Этим приказом объявлялись также дезертирами и трусами командующий 12-й армией генерал-лейтенант Понеделин и командир 13-го стрелкового корпуса генерал-майор Кириллов. Семьи этих генералов «подлежали аресту, как семьи нарушивших присягу и предавших свою Родину».
Больно было слышать Лукину о трусости этих генералов, не мог он этому поверить. Ведь все они были активными участниками гражданской войны, награждены боевыми орденами. Но откуда он мог знать в те дни, при каких обстоятельствах попали эти генералы в плен? Ставка Верховного Главнокомандования, очевидно, располагала фактами, о которых не было известно в войсках. Пройдет немало времени, прежде чем откроется правда о трагической судьбе генералов Качалова, Понеделина, Кириллова и с них будет снято обвинение в предательстве. А в те августовские дни сорок первого требовалось принять этот приказ к сведению.

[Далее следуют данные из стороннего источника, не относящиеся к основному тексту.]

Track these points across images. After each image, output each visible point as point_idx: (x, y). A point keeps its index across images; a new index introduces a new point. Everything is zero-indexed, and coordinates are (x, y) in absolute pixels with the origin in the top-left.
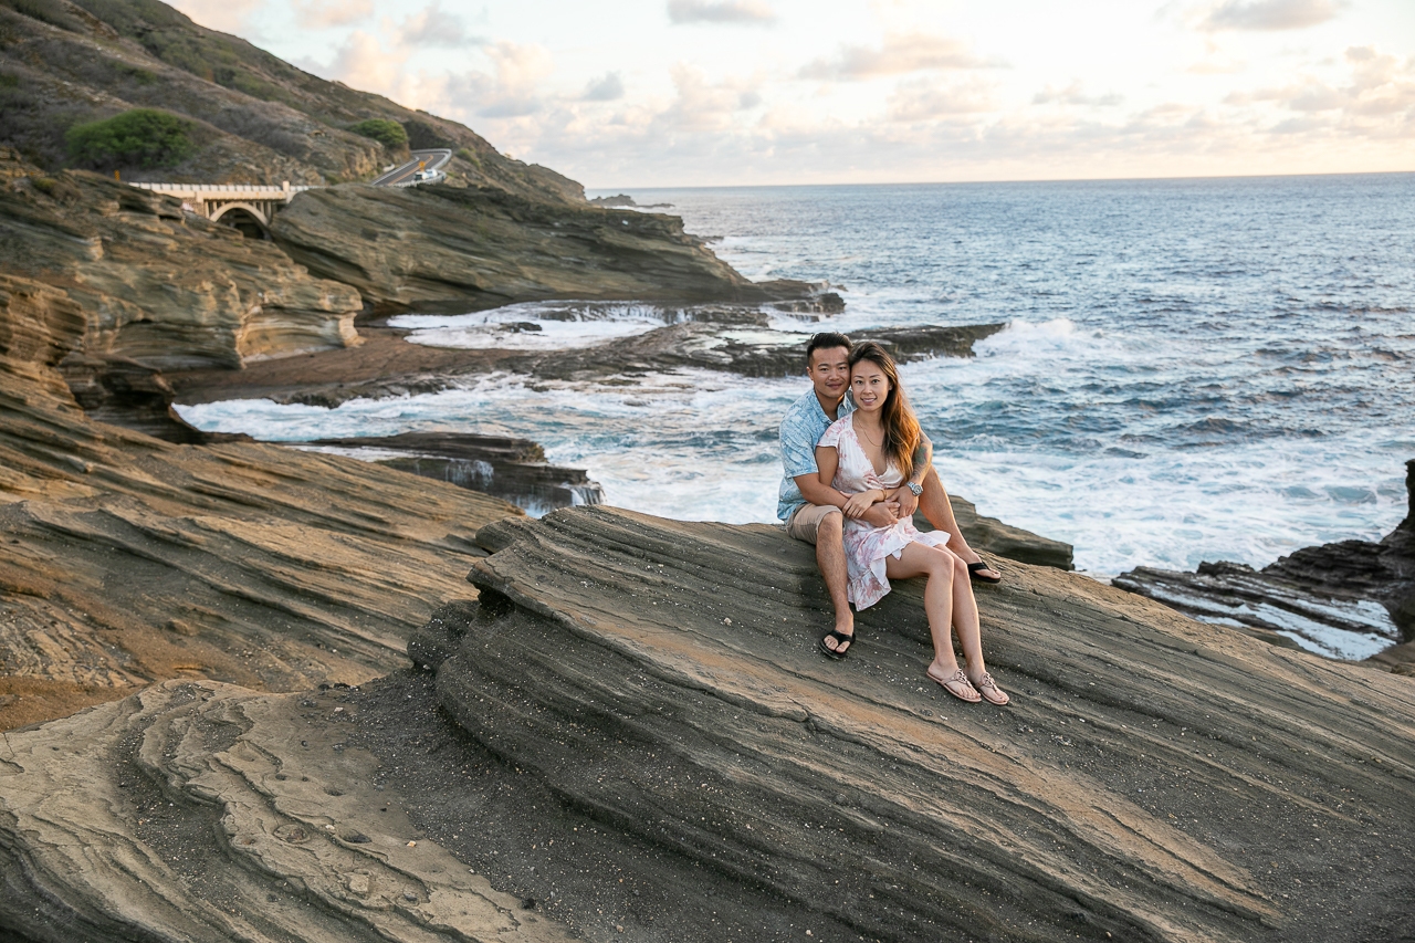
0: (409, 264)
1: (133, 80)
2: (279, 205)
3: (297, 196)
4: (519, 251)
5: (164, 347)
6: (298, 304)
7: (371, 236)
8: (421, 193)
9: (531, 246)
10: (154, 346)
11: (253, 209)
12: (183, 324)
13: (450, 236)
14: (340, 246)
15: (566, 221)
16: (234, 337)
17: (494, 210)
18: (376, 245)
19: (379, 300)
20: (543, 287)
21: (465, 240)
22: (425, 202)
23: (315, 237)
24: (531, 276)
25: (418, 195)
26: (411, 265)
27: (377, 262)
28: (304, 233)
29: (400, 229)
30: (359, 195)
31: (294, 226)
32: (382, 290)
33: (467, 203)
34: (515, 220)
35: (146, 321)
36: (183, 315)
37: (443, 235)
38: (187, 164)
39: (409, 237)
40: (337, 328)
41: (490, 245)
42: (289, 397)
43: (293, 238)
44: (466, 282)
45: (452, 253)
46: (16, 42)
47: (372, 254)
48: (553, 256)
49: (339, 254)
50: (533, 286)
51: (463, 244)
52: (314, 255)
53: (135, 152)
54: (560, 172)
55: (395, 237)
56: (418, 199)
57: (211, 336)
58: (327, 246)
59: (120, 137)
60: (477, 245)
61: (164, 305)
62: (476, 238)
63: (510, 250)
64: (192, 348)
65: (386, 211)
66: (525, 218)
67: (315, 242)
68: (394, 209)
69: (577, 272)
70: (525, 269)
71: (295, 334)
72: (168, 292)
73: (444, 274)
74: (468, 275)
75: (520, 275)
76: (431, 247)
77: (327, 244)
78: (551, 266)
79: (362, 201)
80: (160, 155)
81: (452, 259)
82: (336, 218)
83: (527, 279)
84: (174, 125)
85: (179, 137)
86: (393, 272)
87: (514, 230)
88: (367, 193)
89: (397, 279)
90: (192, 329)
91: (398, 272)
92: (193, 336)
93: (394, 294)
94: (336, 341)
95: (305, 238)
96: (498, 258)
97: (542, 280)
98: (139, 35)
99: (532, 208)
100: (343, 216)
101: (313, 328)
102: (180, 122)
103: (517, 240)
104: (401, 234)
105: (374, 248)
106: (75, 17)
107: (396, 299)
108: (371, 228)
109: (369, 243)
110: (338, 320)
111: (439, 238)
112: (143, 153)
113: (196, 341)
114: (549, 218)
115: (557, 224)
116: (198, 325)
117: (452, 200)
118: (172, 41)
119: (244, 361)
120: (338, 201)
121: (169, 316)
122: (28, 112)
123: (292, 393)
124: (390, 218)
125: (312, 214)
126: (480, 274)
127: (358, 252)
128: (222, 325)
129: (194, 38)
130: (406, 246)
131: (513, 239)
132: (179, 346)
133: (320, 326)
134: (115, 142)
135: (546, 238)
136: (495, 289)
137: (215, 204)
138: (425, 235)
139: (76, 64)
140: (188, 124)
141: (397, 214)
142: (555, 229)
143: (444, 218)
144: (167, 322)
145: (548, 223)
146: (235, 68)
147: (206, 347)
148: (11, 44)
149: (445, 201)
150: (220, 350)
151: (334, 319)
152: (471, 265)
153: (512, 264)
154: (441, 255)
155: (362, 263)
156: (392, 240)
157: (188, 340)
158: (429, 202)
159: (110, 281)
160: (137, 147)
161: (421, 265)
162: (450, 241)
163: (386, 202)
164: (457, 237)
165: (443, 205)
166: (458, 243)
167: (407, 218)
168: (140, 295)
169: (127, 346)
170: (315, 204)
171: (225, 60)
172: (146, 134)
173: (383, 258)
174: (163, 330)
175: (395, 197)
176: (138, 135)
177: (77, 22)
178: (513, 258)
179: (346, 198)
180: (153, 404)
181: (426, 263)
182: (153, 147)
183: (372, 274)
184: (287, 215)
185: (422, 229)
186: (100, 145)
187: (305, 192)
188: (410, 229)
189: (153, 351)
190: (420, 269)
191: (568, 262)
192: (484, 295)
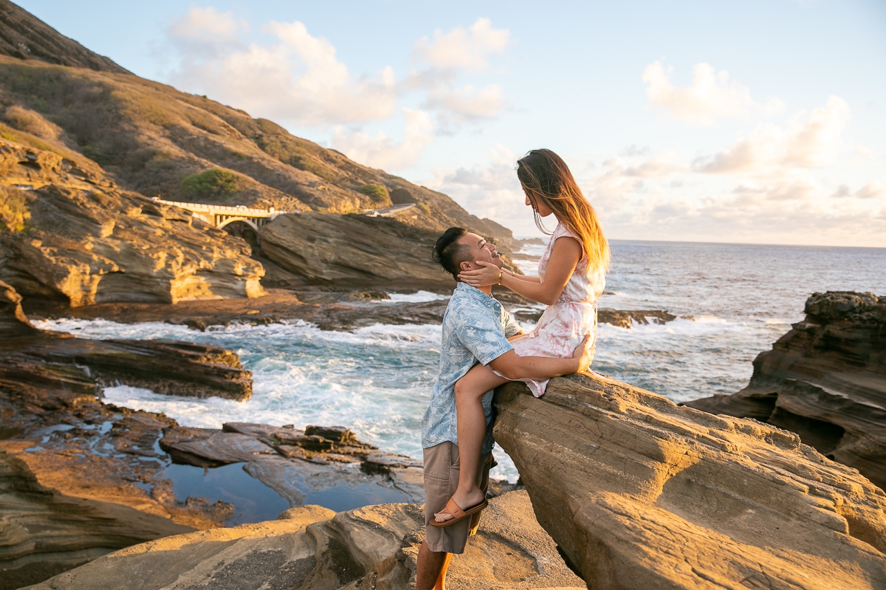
0: (331, 256)
1: (235, 158)
2: (267, 221)
3: (278, 217)
4: (398, 254)
5: (130, 288)
6: (222, 270)
7: (312, 240)
8: (350, 219)
9: (405, 251)
10: (125, 287)
11: (250, 223)
12: (143, 275)
13: (359, 243)
14: (292, 244)
15: (427, 238)
16: (170, 284)
17: (387, 229)
18: (313, 245)
19: (313, 276)
20: (409, 275)
21: (368, 245)
22: (350, 223)
23: (280, 238)
24: (403, 268)
25: (347, 220)
26: (333, 258)
27: (313, 255)
28: (274, 236)
29: (330, 237)
30: (314, 218)
31: (270, 232)
32: (315, 270)
33: (374, 225)
34: (399, 236)
35: (119, 272)
36: (143, 270)
37: (356, 242)
38: (232, 198)
39: (336, 242)
40: (245, 286)
41: (381, 249)
42: (182, 320)
43: (268, 239)
44: (366, 269)
45: (360, 252)
46: (182, 138)
47: (310, 250)
48: (417, 258)
49: (291, 249)
50: (404, 274)
51: (367, 248)
52: (279, 249)
53: (206, 191)
54: (499, 223)
55: (327, 241)
56: (347, 222)
57: (158, 284)
58: (285, 244)
59: (200, 183)
60: (374, 249)
61: (134, 264)
62: (375, 245)
63: (392, 253)
64: (146, 290)
65: (326, 227)
66: (405, 235)
67: (278, 242)
68: (331, 226)
69: (430, 268)
70: (400, 264)
71: (219, 287)
72: (138, 257)
73: (351, 264)
74: (367, 266)
75: (396, 267)
76: (349, 248)
77: (284, 242)
78: (415, 263)
79: (314, 221)
80: (219, 193)
81: (360, 256)
82: (295, 229)
83: (400, 270)
84: (230, 177)
85: (231, 184)
86: (322, 261)
87: (396, 241)
88: (320, 217)
89: (324, 265)
90: (147, 278)
91: (325, 261)
92: (147, 283)
93: (322, 274)
94: (242, 293)
95: (274, 239)
96: (386, 257)
97: (409, 271)
98: (257, 138)
99: (408, 229)
100: (300, 228)
101: (230, 285)
102: (233, 176)
103: (397, 247)
104: (331, 240)
105: (311, 247)
106: (223, 128)
107: (323, 277)
108: (313, 235)
109: (310, 244)
110: (246, 281)
111: (353, 244)
112: (211, 191)
113: (149, 286)
114: (417, 235)
115: (422, 239)
116: (151, 277)
117: (366, 223)
118: (272, 141)
119: (175, 300)
120: (299, 220)
121: (135, 270)
122: (171, 171)
123: (184, 318)
124: (327, 231)
125: (284, 226)
126: (375, 266)
127: (301, 248)
128: (164, 278)
129: (285, 141)
130: (334, 247)
131: (394, 246)
132: (139, 288)
133: (235, 284)
134: (198, 186)
135: (415, 247)
136: (382, 275)
137: (224, 217)
138: (346, 242)
139: (209, 149)
140: (238, 178)
141: (332, 229)
142: (421, 242)
143: (358, 233)
144: (133, 273)
145: (417, 238)
146: (302, 156)
147: (154, 290)
148: (180, 139)
149: (362, 223)
150: (162, 292)
151: (243, 280)
152: (371, 260)
153: (392, 261)
154: (354, 253)
155: (303, 255)
156: (324, 243)
157: (144, 285)
158: (352, 223)
159: (106, 249)
160: (208, 188)
161: (340, 258)
162: (360, 246)
163: (328, 222)
164: (363, 244)
165: (360, 225)
166: (364, 247)
167: (337, 231)
168: (121, 257)
169: (108, 286)
170: (286, 221)
171: (298, 152)
172: (214, 182)
173: (316, 253)
174: (131, 278)
175: (334, 220)
176: (208, 182)
177: (222, 130)
178: (393, 257)
179: (305, 219)
180: (6, 309)
181: (342, 257)
182: (215, 188)
183: (309, 261)
184: (269, 226)
185: (344, 238)
186: (190, 187)
187: (284, 215)
188: (337, 237)
189: (124, 290)
190: (339, 261)
191: (425, 261)
192: (377, 278)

К этому времени войска Резервного фронта освободили Ельню и ликвидировали опасный ельнинский выступ. Используя этот успех, Ставка решила вырвать из рук противника инициативу. 16 августа армии Западного фронта и часть сил Резервного фронта вновь перешли в наступление.

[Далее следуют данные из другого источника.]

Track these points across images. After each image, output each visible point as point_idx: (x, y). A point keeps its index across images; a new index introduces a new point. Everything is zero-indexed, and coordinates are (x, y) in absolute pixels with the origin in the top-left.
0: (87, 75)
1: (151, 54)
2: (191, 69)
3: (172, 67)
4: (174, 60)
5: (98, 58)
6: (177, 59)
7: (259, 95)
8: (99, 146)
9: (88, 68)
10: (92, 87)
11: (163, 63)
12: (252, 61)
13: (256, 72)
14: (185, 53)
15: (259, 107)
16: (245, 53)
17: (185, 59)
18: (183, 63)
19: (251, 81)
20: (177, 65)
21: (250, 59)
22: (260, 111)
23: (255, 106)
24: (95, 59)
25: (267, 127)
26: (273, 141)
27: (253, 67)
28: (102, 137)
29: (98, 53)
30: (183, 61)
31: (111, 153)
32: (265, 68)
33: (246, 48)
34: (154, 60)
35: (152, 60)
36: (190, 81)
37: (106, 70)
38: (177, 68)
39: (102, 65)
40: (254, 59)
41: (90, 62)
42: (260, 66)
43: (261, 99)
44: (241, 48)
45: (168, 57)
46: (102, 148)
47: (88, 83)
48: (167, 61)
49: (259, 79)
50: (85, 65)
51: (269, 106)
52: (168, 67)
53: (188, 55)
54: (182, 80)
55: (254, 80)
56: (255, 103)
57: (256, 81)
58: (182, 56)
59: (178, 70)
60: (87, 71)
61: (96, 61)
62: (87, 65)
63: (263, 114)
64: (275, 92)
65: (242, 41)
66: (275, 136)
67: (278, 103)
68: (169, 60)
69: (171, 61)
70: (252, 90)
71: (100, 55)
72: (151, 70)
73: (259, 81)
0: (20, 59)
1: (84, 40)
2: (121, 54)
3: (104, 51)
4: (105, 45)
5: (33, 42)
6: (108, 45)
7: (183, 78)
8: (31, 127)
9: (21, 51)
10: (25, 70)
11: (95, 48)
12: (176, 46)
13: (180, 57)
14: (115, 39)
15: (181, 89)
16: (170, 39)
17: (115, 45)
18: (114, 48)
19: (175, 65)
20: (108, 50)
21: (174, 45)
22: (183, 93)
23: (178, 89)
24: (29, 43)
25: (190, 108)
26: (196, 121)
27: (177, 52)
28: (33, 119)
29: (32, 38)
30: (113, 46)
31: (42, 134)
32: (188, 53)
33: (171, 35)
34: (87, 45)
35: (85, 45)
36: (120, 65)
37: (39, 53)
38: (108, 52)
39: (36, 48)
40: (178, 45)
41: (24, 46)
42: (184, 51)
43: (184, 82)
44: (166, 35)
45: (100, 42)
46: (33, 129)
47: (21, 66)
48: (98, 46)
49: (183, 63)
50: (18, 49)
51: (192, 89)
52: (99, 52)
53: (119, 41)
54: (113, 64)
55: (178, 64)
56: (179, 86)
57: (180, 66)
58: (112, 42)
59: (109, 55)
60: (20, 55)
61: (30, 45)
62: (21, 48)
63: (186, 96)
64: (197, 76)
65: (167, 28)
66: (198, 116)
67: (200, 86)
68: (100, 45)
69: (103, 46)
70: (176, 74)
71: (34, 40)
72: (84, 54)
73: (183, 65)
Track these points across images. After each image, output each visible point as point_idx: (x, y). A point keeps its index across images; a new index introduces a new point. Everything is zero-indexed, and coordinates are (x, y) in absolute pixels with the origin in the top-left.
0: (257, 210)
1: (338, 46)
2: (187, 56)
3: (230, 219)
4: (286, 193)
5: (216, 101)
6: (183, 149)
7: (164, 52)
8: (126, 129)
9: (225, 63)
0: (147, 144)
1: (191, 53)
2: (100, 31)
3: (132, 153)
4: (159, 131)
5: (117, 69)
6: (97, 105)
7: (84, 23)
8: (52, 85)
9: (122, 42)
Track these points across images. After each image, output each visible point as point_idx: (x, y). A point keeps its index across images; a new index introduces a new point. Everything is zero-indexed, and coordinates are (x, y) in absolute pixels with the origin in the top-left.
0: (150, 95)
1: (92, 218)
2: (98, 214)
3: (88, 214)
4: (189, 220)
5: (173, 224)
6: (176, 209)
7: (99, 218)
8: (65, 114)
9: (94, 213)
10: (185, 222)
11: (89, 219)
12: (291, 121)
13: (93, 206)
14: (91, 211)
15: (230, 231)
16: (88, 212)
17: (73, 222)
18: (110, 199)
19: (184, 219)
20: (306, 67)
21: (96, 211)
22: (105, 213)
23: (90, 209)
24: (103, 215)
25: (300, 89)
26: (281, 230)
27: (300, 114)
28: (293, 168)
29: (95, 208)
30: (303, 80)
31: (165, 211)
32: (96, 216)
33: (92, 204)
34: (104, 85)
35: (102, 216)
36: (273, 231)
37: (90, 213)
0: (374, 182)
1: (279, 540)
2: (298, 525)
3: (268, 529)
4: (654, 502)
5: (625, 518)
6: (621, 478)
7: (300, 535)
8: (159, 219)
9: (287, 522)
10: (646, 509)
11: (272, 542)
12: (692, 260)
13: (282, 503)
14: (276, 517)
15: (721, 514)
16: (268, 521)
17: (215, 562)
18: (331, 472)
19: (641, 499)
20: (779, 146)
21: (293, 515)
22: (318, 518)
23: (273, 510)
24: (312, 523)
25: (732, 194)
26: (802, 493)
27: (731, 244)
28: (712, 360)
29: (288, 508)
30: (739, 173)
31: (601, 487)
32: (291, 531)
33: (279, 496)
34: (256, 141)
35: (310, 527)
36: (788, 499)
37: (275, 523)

Командованию группы армий «Центр» пришлось отвести из-под Ельни сильно потрепанные две танковые, моторизованную дивизии и моторизованную бригаду и заменить их пятью пехотными дивизиями. Тем не менее Гитлер приказал 2-й танковой группе и 2-й армии продолжать наступление на юг, чтобы выйти в тыл киевской группировке советских войск.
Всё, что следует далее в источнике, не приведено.